++++ EXERCISE INPUT
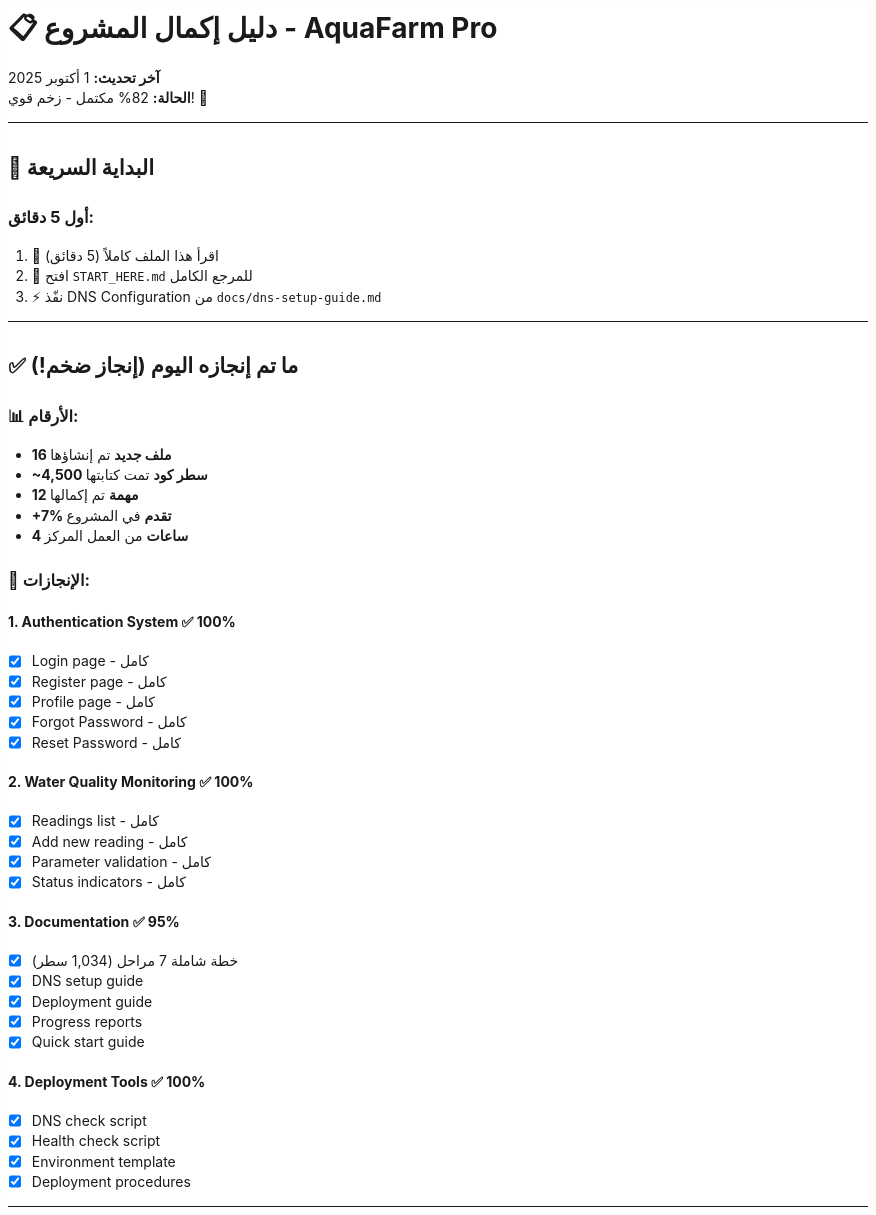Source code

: # 📋 دليل إكمال المشروع - AquaFarm Pro

**آخر تحديث:** 1 أكتوبر 2025  
**الحالة:** 82% مكتمل - زخم قوي! 🚀

---

## 🎯 البداية السريعة

### أول 5 دقائق:
1. 📖 اقرأ هذا الملف كاملاً (5 دقائق)
2. 🔧 افتح `START_HERE.md` للمرجع الكامل
3. ⚡ نفّذ DNS Configuration من `docs/dns-setup-guide.md`

---

## ✅ ما تم إنجازه اليوم (إنجاز ضخم!)

### 📊 الأرقام:
- **16 ملف جديد** تم إنشاؤها
- **~4,500 سطر كود** تمت كتابتها
- **12 مهمة** تم إكمالها
- **+7% تقدم** في المشروع
- **4 ساعات** من العمل المركز

### 🎉 الإنجازات:

#### 1. Authentication System ✅ 100%
- [x] Login page - كامل
- [x] Register page - كامل
- [x] Profile page - كامل
- [x] Forgot Password - كامل
- [x] Reset Password - كامل

#### 2. Water Quality Monitoring ✅ 100%
- [x] Readings list - كامل
- [x] Add new reading - كامل
- [x] Parameter validation - كامل
- [x] Status indicators - كامل

#### 3. Documentation ✅ 95%
- [x] خطة شاملة 7 مراحل (1,034 سطر)
- [x] DNS setup guide
- [x] Deployment guide
- [x] Progress reports
- [x] Quick start guide

#### 4. Deployment Tools ✅ 100%
- [x] DNS check script
- [x] Health check script
- [x] Environment template
- [x] Deployment procedures

---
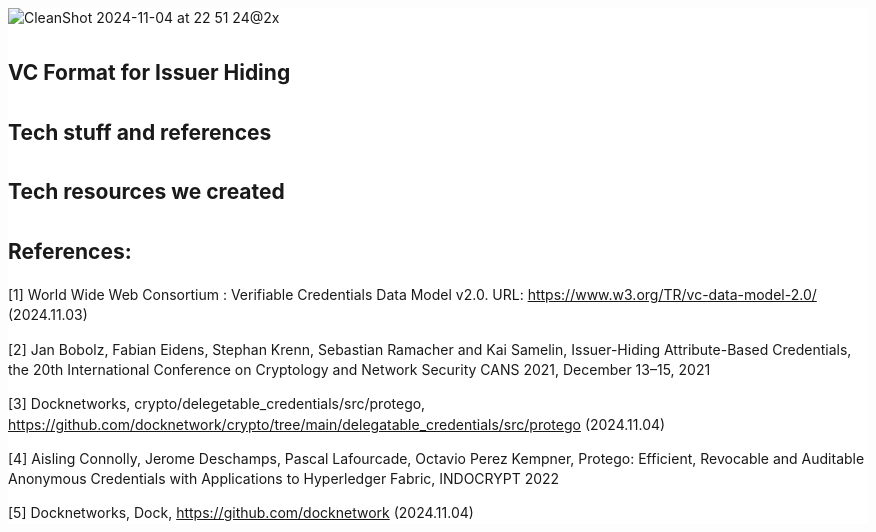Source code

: <img width="724" alt="CleanShot 2024-11-04 at 22 51 24@2x" src="https://github.com/user-attachments/assets/3fad20a8-454c-4570-990a-b6820441e725">

## VC Format for Issuer Hiding

## Tech stuff and references

## Tech resources we created


## References: 

[1] World Wide Web Consortium : Verifiable Credentials Data Model v2.0. URL: https://www.w3.org/TR/vc-data-model-2.0/ (2024.11.03)

[2] Jan Bobolz, Fabian Eidens, Stephan Krenn, Sebastian Ramacher and Kai Samelin, Issuer-Hiding Attribute-Based Credentials, the 20th International Conference on Cryptology and Network Security CANS 2021, December 13–15, 2021

[3] Docknetworks, crypto/delegetable_credentials/src/protego, 
https://github.com/docknetwork/crypto/tree/main/delegatable_credentials/src/protego (2024.11.04)

[4] Aisling Connolly, Jerome Deschamps, Pascal Lafourcade, Octavio Perez Kempner, Protego: Efficient, Revocable and Auditable Anonymous Credentials with Applications to Hyperledger Fabric, INDOCRYPT 2022

[5] Docknetworks, Dock, https://github.com/docknetwork (2024.11.04)
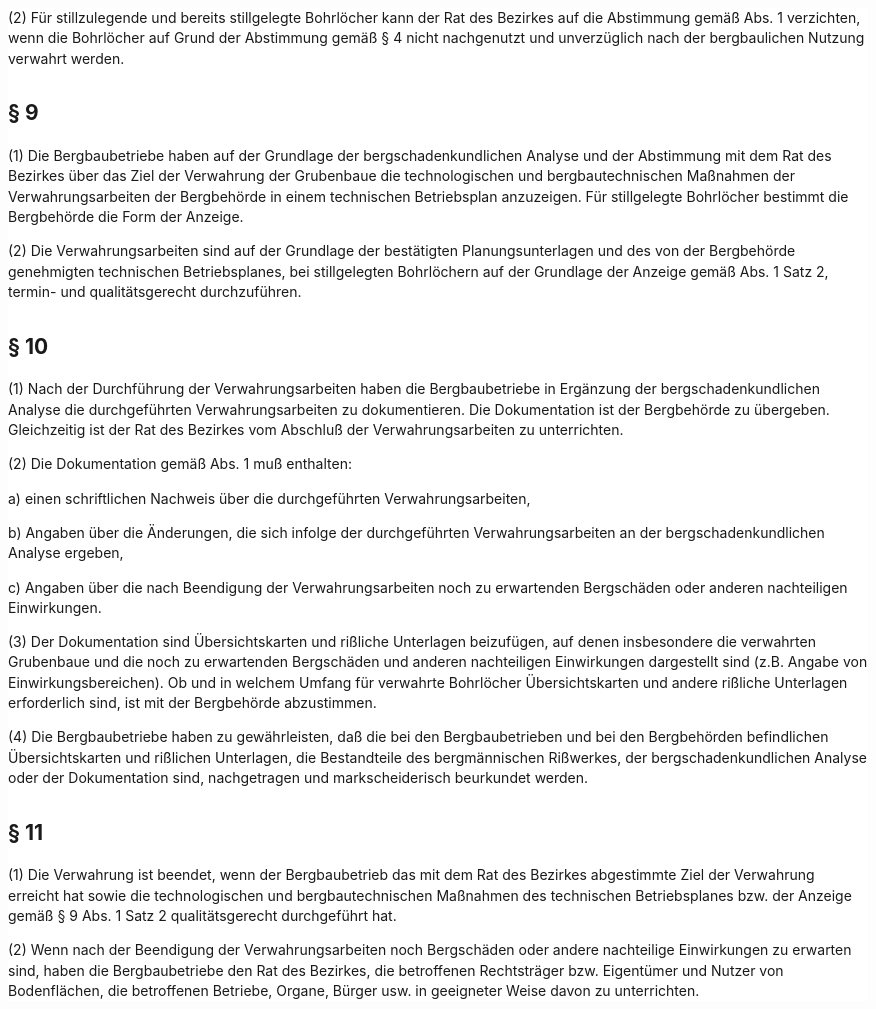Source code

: (2) Für stillzulegende und bereits stillgelegte Bohrlöcher kann der Rat des Bezirkes auf die Abstimmung gemäß Abs. 1 verzichten, wenn die Bohrlöcher auf Grund der Abstimmung gemäß § 4 nicht nachgenutzt und unverzüglich nach der bergbaulichen Nutzung verwahrt werden.


## § 9

(1) Die Bergbaubetriebe haben auf der Grundlage der bergschadenkundlichen Analyse und der Abstimmung mit dem Rat des Bezirkes über das Ziel der Verwahrung der Grubenbaue die technologischen und bergbautechnischen Maßnahmen der Verwahrungsarbeiten der Bergbehörde in einem technischen Betriebsplan anzuzeigen. Für stillgelegte Bohrlöcher bestimmt die Bergbehörde die Form der Anzeige.

(2) Die Verwahrungsarbeiten sind auf der Grundlage der bestätigten Planungsunterlagen und des von der Bergbehörde genehmigten technischen Betriebsplanes, bei stillgelegten Bohrlöchern auf der Grundlage der Anzeige gemäß Abs. 1 Satz 2, termin- und qualitätsgerecht durchzuführen.


## § 10

(1) Nach der Durchführung der Verwahrungsarbeiten haben die Bergbaubetriebe in Ergänzung der bergschadenkundlichen Analyse die durchgeführten Verwahrungsarbeiten zu dokumentieren. Die Dokumentation ist der Bergbehörde zu übergeben. Gleichzeitig ist der Rat des Bezirkes vom Abschluß der Verwahrungsarbeiten zu unterrichten.

(2) Die Dokumentation gemäß Abs. 1 muß enthalten:

a) einen schriftlichen Nachweis über die durchgeführten Verwahrungsarbeiten,

b) Angaben über die Änderungen, die sich infolge der durchgeführten Verwahrungsarbeiten an der bergschadenkundlichen Analyse ergeben,

c) Angaben über die nach Beendigung der Verwahrungsarbeiten noch zu erwartenden Bergschäden oder anderen nachteiligen Einwirkungen.

(3) Der Dokumentation sind Übersichtskarten und rißliche Unterlagen beizufügen, auf denen insbesondere die verwahrten Grubenbaue und die noch zu erwartenden Bergschäden und anderen nachteiligen Einwirkungen dargestellt sind (z.B. Angabe von Einwirkungsbereichen). Ob und in welchem Umfang für verwahrte Bohrlöcher Übersichtskarten und andere rißliche Unterlagen erforderlich sind, ist mit der Bergbehörde abzustimmen.

(4) Die Bergbaubetriebe haben zu gewährleisten, daß die bei den Bergbaubetrieben und bei den Bergbehörden befindlichen Übersichtskarten und rißlichen Unterlagen, die Bestandteile des bergmännischen Rißwerkes, der bergschadenkundlichen Analyse oder der Dokumentation sind, nachgetragen und markscheiderisch beurkundet werden.


## § 11

(1) Die Verwahrung ist beendet, wenn der Bergbaubetrieb das mit dem Rat des Bezirkes abgestimmte Ziel der Verwahrung erreicht hat sowie die technologischen und bergbautechnischen Maßnahmen des technischen Betriebsplanes bzw. der Anzeige gemäß § 9 Abs. 1 Satz 2 qualitätsgerecht durchgeführt hat.

(2) Wenn nach der Beendigung der Verwahrungsarbeiten noch Bergschäden oder andere nachteilige Einwirkungen zu erwarten sind, haben die Bergbaubetriebe den Rat des Bezirkes, die betroffenen Rechtsträger bzw. Eigentümer und Nutzer von Bodenflächen, die betroffenen Betriebe, Organe, Bürger usw. in geeigneter Weise davon zu unterrichten.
++++++++
From the data above, output only the lines between the line containing "3. ⚡ نفّذ DNS" and the line containing "- [x] Parameter validation - كامل", inclusive, exactly as written.

* RESPONSE BELOW:
3. ⚡ نفّذ DNS Configuration من `docs/dns-setup-guide.md`

---

## ✅ ما تم إنجازه اليوم (إنجاز ضخم!)

### 📊 الأرقام:
- **16 ملف جديد** تم إنشاؤها
- **~4,500 سطر كود** تمت كتابتها
- **12 مهمة** تم إكمالها
- **+7% تقدم** في المشروع
- **4 ساعات** من العمل المركز

### 🎉 الإنجازات:

#### 1. Authentication System ✅ 100%
- [x] Login page - كامل
- [x] Register page - كامل
- [x] Profile page - كامل
- [x] Forgot Password - كامل
- [x] Reset Password - كامل

#### 2. Water Quality Monitoring ✅ 100%
- [x] Readings list - كامل
- [x] Add new reading - كامل
- [x] Parameter validation - كامل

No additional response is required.